OPINION: It seems very basic to point out that you can’t judge something by its appearance, particularly here in New Zealand, where we do a nice line in hidden delights.
If you’d never seen Vegemite before, would you even think it was a thing to be ingested, let alone something delicious?
Would you choose a Ginger Nut to dunk in your tea over its comely Australian cousin the Tim Tam, if you had no knowledge of the ginger one’s utter superiority for the task? And yet we do, as humans, jump to judgment, every day.
So it was not with surprise, but with a sad nod of the head, that we learned this week the rate at which parents are turning up their noses at “ugly” schools.
* Hamilton school’s ERO report highlights levels of disparity, students not achieving
* More than 70 schools now challenging the Government’s NCEA review process
* Do Auckland school principals’ concerns reflect the whole country?
A Cabinet paper shows that the look of school buildings and their grounds, could be affecting enrolments much more than previously suspected. The better the look, the bigger the roll – the ugly duckling schools are being passed over before the cut of their teaching cloth is even able to be tested.
It sounds shallow, but looks matter. My kids both went to a suburban state primary school where classrooms were dotted among mature trees, and a stream ran through the middle of the junior and senior campuses, linked by a whimsical bridge suspended in the bush. We immediately thought our kids would be happy there. It looked like a kids’ paradise, and it was.
But you can’t always depend on the look of the thing. Years later, we showed our daughter around a posh girls’ college, where each ivy-covered building was flasher than the next. We were a touch entranced by the fancy-pants features of the place – but it let our girl down when it counted, and she lasted less than a year.
The rest of her high school years were spent at the large state girls’ school down the road. The point was not lost on me then – if we’d matched our kid to the philosophy of the school a bit more closely, we could have avoided all that trouble.
Judging the book by its cover has led to some schools bleeding student numbers, while their better-looking neighbour schools hoover up the enrolments and end up bursting at the seams.
Education Minister Chris Hipkins has put forward a variety of fixes. A minimum standard for the “visual environment” of schools. Some schools would need a tart-up. Some would need new buildings. After more than a decade starved of funds for capital expenditure, there’s likely to be much more of the latter than the former.
South Wellington Intermediate School is one of those. Principal Traci Liddall was annoyed on Monday when she heard Hipkins tell media that school buildings are not dangerous “otherwise kids wouldn’t be in them.”
“Come and sit in Room One, I wanted to tell him.” Room One is the classroom at WSIS where the bucket is needed whenever it rains.
“It’s hard to know whether kids are getting sick at home or at school, whether it’s better here, or exacerbating their problems,” she says.

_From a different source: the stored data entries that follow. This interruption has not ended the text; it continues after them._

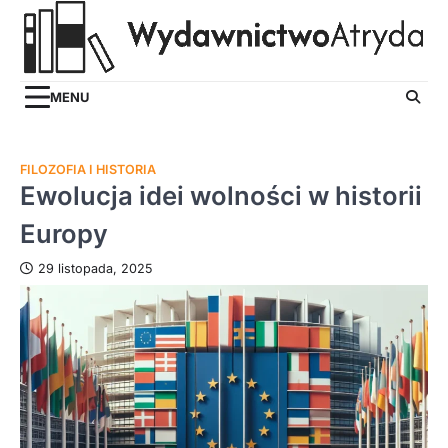
Skip
to
content
MENU
FILOZOFIA I HISTORIA
Ewolucja idei wolności w historii
Europy
29 listopada, 2025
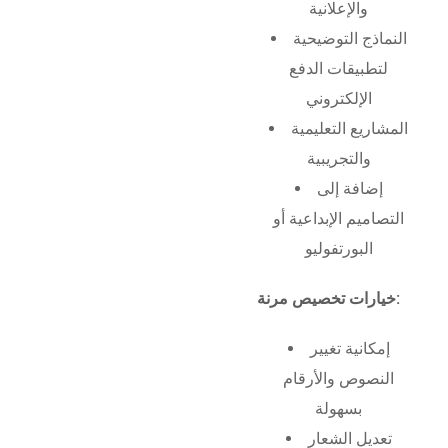
والإعلانية
النماذج التوضيحية
لتطبيقات الدفع
الإلكتروني
المشاريع التعليمية
والتجريبية
إضافة إلى
التصاميم الإبداعية أو
البورتفوليو
خيارات تخصيص مرنة:
إمكانية تغيير
النصوص والأرقام
بسهولة
تعديل الشعار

Traci’s list of “capex” (capital expenditure) needs is long, and by half way through we are both laughing despite ourselves at the absurdity of it all. The building is a 1947 Brutalist original, a two-storey concrete slab design. There’s $500,000 earmarked from the Ministry to replace the roof – but the tender has come in at $900,000.

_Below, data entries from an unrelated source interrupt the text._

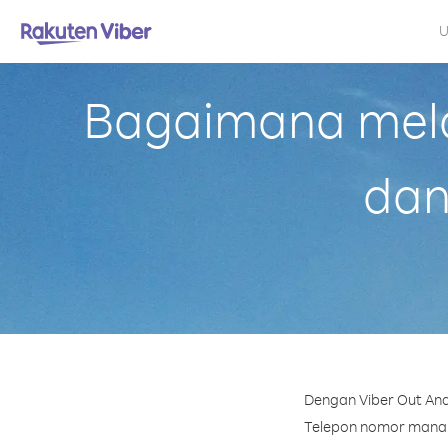
U
Bagaimana mela
dan
Dengan Viber Out And
Telepon nomor mana pu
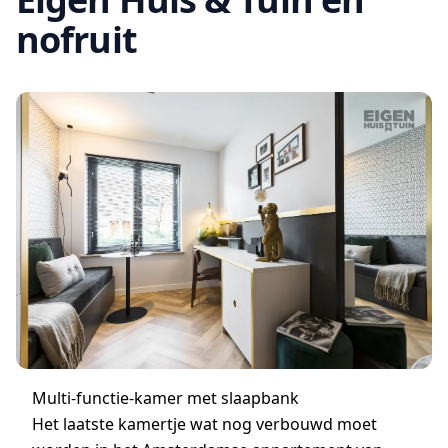
nofruit
Multi-functie-kamer met slaapbank
Het laatste kamertje wat nog verbouwd moet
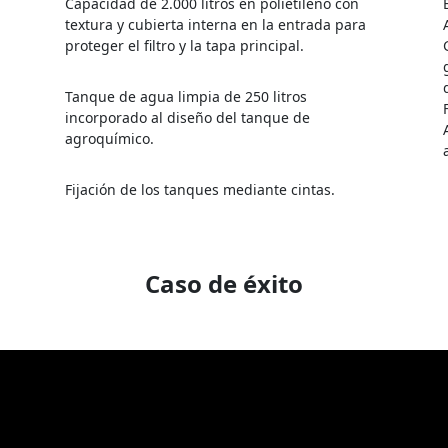
Capacidad de 2.000 litros en polietileno con
textura y cubierta interna en la entrada para
a
proteger el filtro y la tapa principal.
Tanque de agua limpia de 250 litros
incorporado al diseño del tanque de
agroquímico.
Fijación de los tanques mediante cintas.
Caso de éxito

The original cast iron pipes are rusting from the inside and can’t be replaced without pulling the concrete floor up. The classrooms are cold because the 1940s radiator system is shot. Teachers must build in extra time for the boys to go to the toilet, with one of the toilet blocks is permanently padlocked for reasons you don’t even want to hear about over your Weetbix on a Sunday morning (but it has to do with the 70 year-old urinals.)

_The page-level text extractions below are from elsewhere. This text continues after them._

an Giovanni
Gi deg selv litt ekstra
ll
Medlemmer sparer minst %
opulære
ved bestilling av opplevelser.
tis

The school’s maintenance budget is gone by the end of term one every year. The only reasonable solution would be to pull the building down and start again.
South Wellington Intermediate is not lacking students – it’s currently at 108 per cent capacity, but when I asked Traci whether she’s ever had parents go elsewhere because of the state of the school she says, “Oh yes. I talked to a family last week whose girl was keen to come here. After we’d had a cup of tea and a chat in the yard, I heard the girl say “it looks like s… Dad.”
She presumes they’ll be going elsewhere.
Traci has cautious optimism for the future. The re-roofing project has been put on hold and $30,000 extra promised for a thorough investigation into the schools’ needs.
Down the road at Ridgway – a full primary school with 220 students – Principal Kathryn Smith also battles the decay every day, but like Lidall, is starting to feel positive about the future.
“When I heard that story, I did feel it described us,” she says, of the idea that families might pass them over for looks.
“When people look at our school they don’t see the amazing work our kids are doing. They drive past and they see the crumbling buildings. But our kids are achieving as well as any in the country.
“We’re feeling pretty positive that it’s our turn now.”
These are just two schools among thousands across the country, but the likelihood is that a quick make-over won’t be enough for many. Like a home renovator pulling down the first wall and discovering borer, The Education Minister is about to find out the extent of the rot in our state schools’ physical environments.